## What you should do
Repeat the passage from the Xe Services news excerpt verbatim, starting at "In the Nisour" and ending at "operating in Iraq.".

## Supplied text
• • • • • • •

And last month, a federal judge threw out a major stock option back-dating case against top executives of the chip maker Broadcom Corporation after finding that a prosecutor in that case had inappropriately pressured witnesses to testify in a manner favorable to prosecutors.

In the Nisour Square shooting case, prosecutors did not charge Blackwater itself, but the families of several of the Iraqis who were killed have filed a civil lawsuit against the company, which has changed its name to Xe Services.

In addition, a grand jury in North Carolina, where Xe is based, is conducting a broad investigation into the company, which includes accusations of weapons smuggling and bribery of Iraqi officials in an attempt to ensure it would get approvals to continue operating in Iraq.

On Thursday, the president and chief executive officer of Xe, Joseph Yorio, praised Judge Urbina’s ruling in a statement.

“The company supports the judge’s decision to dismiss the charges,” he said. “From the beginning, Xe has stood behind the hundreds of brave men who put themselves in harm’s way to protect American diplomats working in Baghdad and other combat zones in Iraq. Like the people they were protecting, our Xe professionals were working for a free, safe and democratic Iraq for the Iraqi people.”

The mass shooting eventually led Iraq to insist, during negotiations on a new status of forces agreement in 2008, on a provision that eliminated immunity from Iraqi law for American contractors.

• • • • • • •

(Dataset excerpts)
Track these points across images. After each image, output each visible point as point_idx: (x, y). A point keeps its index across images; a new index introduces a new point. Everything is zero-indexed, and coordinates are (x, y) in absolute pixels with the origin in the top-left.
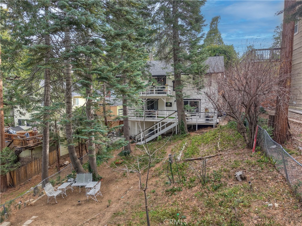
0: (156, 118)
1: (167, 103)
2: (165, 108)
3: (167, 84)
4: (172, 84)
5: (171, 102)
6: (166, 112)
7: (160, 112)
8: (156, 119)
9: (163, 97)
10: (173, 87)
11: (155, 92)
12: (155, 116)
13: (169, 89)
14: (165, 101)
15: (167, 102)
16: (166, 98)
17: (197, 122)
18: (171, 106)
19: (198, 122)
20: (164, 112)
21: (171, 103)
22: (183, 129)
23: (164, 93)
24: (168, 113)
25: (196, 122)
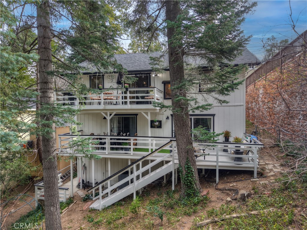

• • • • • • •

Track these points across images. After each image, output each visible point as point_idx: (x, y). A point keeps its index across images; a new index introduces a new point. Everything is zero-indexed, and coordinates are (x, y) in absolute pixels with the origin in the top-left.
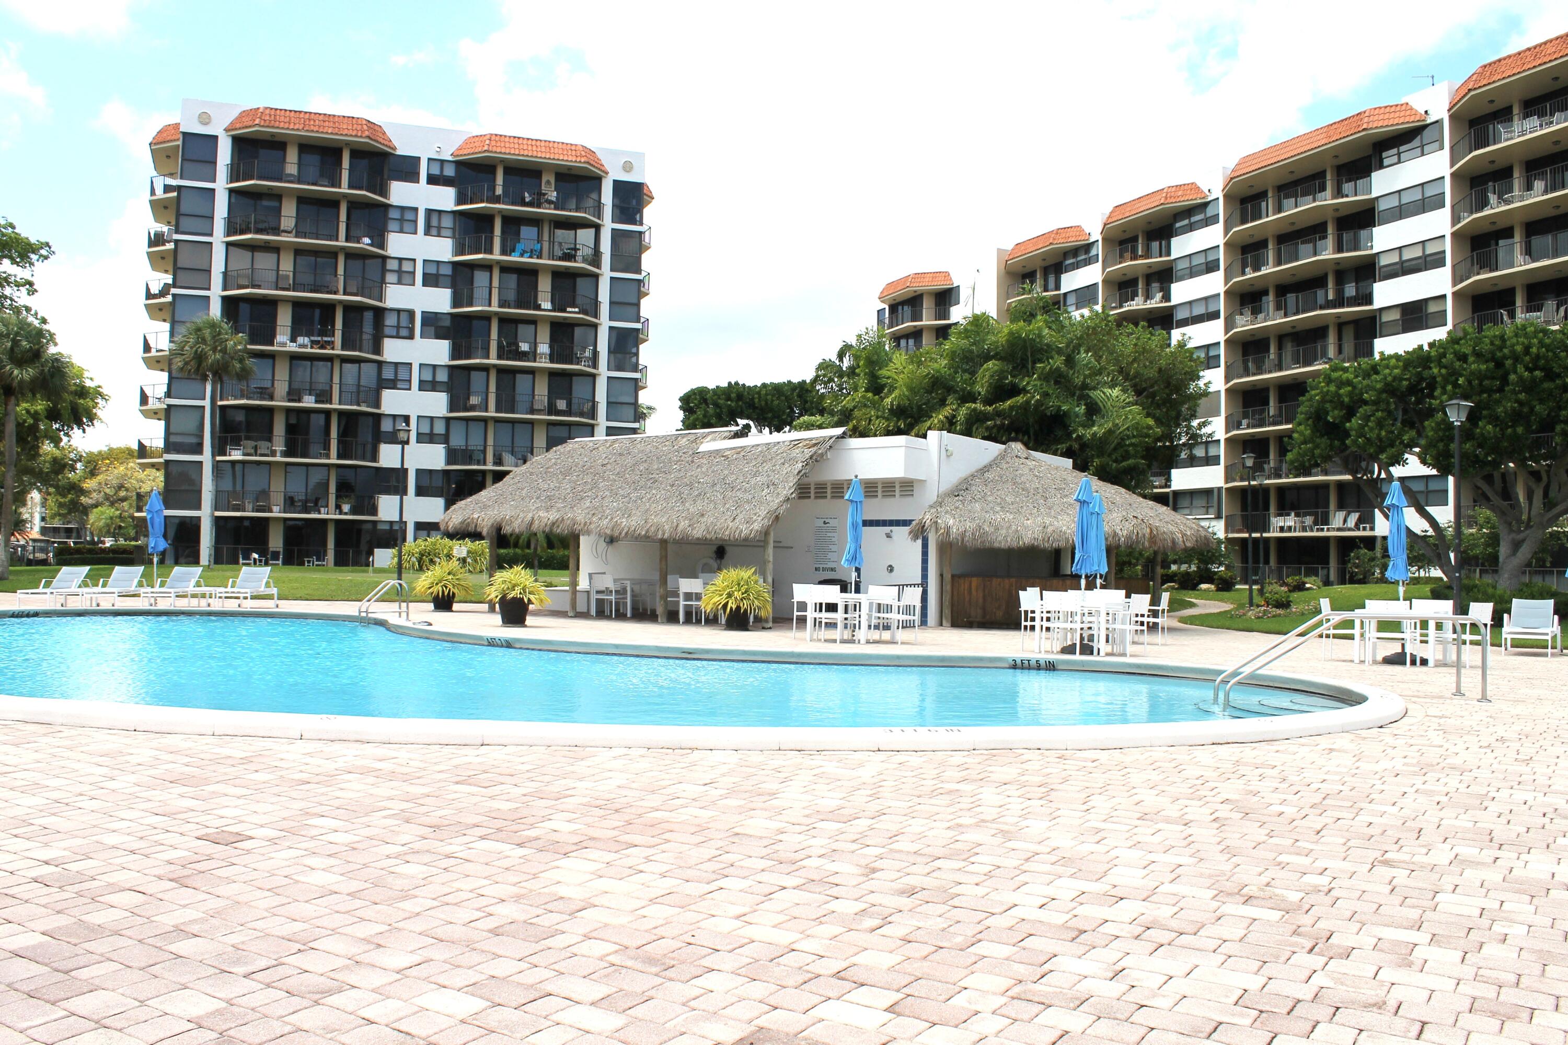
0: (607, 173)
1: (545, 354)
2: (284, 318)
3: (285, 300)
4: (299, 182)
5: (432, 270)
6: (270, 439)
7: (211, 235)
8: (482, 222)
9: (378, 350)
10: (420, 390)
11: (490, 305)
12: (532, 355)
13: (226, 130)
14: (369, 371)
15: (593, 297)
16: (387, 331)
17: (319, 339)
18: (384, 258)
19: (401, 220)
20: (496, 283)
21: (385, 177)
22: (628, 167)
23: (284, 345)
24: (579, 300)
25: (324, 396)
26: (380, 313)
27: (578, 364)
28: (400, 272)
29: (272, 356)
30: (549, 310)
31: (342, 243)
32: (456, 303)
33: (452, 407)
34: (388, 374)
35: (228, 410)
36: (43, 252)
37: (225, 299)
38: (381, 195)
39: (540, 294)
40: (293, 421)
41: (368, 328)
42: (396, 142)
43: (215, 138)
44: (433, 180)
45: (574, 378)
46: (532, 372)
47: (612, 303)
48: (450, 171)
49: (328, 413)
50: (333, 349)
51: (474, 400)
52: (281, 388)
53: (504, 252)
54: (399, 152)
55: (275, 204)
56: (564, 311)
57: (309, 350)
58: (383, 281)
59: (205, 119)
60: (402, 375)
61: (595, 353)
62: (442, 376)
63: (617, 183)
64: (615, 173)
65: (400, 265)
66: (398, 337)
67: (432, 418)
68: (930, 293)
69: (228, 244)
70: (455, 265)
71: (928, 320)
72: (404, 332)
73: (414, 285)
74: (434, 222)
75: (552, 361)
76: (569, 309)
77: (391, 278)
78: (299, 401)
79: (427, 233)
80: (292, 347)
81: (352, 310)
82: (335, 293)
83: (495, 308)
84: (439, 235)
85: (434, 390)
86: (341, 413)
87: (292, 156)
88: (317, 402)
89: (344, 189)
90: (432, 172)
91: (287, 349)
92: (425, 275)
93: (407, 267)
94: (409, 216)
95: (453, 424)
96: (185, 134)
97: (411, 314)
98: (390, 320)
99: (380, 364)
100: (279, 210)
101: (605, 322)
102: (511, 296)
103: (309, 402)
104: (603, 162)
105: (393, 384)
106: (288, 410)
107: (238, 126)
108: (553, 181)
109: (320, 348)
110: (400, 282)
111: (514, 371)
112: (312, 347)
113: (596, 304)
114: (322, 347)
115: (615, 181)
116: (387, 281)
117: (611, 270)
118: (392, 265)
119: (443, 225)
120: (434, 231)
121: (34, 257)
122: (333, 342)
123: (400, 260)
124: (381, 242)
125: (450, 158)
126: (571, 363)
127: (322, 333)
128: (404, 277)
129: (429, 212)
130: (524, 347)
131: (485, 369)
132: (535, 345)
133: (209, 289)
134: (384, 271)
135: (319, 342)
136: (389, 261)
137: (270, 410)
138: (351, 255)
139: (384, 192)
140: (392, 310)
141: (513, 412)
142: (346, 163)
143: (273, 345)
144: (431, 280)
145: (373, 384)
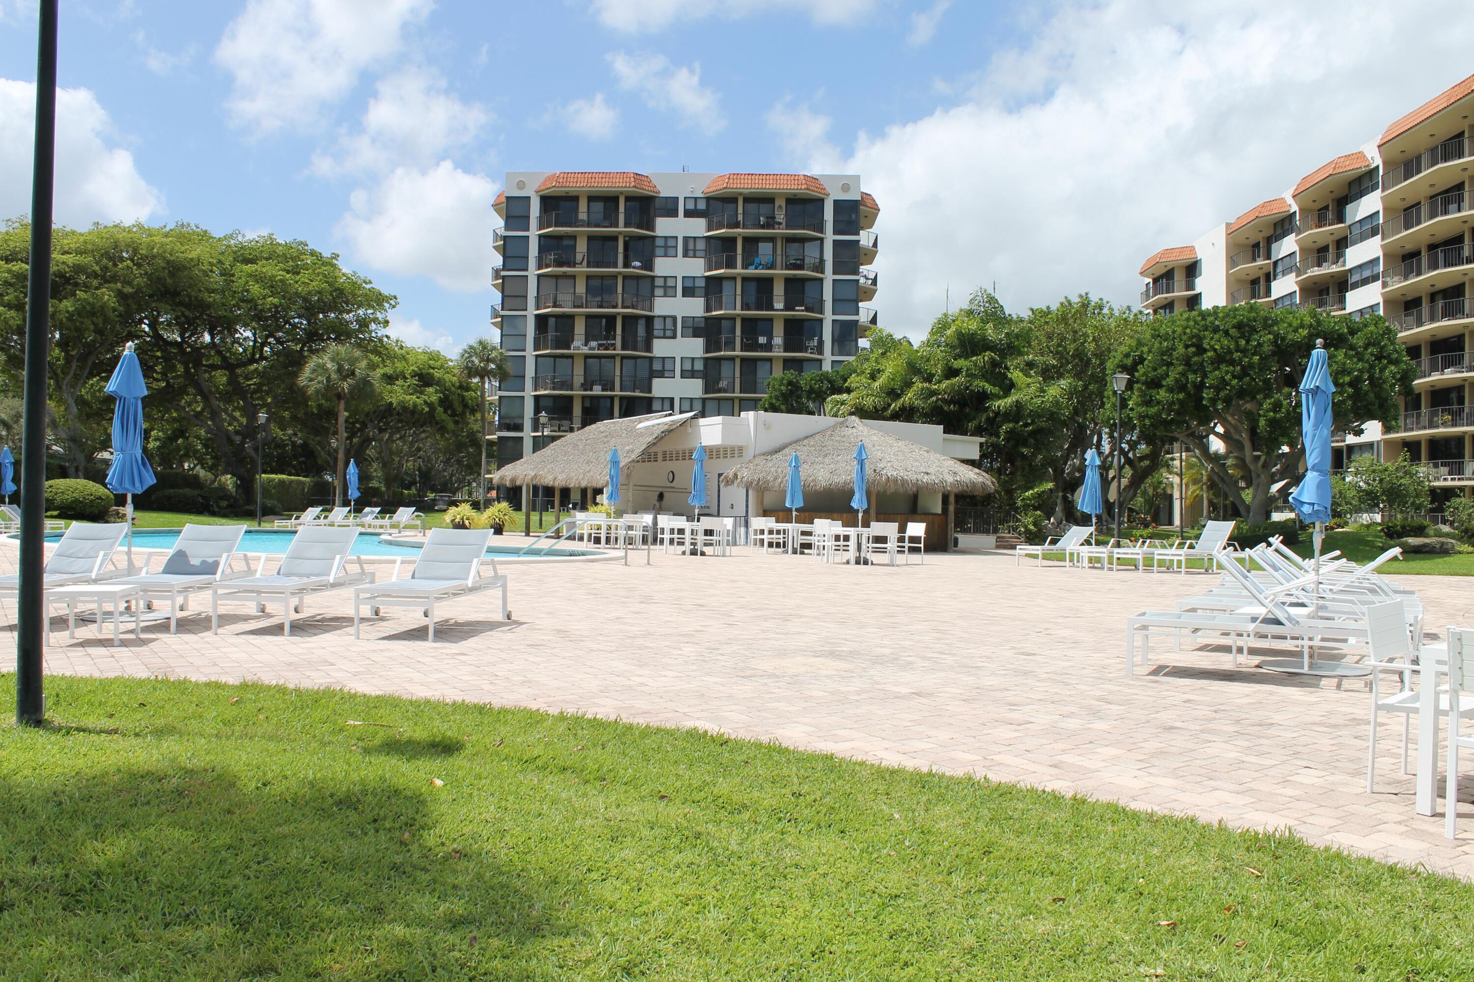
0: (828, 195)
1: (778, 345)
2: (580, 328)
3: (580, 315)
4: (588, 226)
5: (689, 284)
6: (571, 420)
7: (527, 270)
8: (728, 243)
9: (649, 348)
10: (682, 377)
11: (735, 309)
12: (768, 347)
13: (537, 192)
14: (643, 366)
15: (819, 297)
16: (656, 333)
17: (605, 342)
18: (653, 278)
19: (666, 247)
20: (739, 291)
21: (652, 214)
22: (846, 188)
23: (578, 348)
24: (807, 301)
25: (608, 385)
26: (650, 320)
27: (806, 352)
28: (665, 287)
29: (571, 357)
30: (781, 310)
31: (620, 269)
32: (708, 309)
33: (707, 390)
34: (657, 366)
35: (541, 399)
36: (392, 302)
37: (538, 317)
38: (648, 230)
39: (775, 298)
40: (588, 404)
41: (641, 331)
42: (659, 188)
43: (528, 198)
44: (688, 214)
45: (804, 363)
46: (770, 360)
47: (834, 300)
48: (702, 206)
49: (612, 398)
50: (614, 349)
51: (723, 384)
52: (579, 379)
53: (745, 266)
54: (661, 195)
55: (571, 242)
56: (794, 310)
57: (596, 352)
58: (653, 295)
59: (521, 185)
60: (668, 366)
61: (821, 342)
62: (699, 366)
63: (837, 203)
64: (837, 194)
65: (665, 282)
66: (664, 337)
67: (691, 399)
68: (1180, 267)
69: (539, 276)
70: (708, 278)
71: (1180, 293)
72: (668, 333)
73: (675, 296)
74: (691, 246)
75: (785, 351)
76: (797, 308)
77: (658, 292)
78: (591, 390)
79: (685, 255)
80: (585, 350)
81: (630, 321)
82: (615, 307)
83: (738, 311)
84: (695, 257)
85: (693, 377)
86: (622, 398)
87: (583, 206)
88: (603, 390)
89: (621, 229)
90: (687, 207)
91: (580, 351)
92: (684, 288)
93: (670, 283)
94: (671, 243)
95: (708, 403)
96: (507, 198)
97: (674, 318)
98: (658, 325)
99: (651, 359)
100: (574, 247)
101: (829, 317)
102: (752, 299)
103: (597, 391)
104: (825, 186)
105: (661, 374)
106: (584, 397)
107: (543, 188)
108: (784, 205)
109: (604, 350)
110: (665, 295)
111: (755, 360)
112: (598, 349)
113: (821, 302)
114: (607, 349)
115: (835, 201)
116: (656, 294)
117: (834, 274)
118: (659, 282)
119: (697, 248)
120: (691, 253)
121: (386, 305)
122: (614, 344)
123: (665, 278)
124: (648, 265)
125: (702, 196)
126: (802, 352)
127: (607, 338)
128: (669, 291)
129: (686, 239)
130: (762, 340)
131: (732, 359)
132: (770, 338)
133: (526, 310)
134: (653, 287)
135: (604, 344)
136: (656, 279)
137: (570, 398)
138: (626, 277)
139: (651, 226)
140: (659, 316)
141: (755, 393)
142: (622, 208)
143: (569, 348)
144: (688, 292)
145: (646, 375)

• • • • • • •

## Exercise answer
In the Nisour Square shooting case, prosecutors did not charge Blackwater itself, but the families of several of the Iraqis who were killed have filed a civil lawsuit against the company, which has changed its name to Xe Services.

In addition, a grand jury in North Carolina, where Xe is based, is conducting a broad investigation into the company, which includes accusations of weapons smuggling and bribery of Iraqi officials in an attempt to ensure it would get approvals to continue operating in Iraq.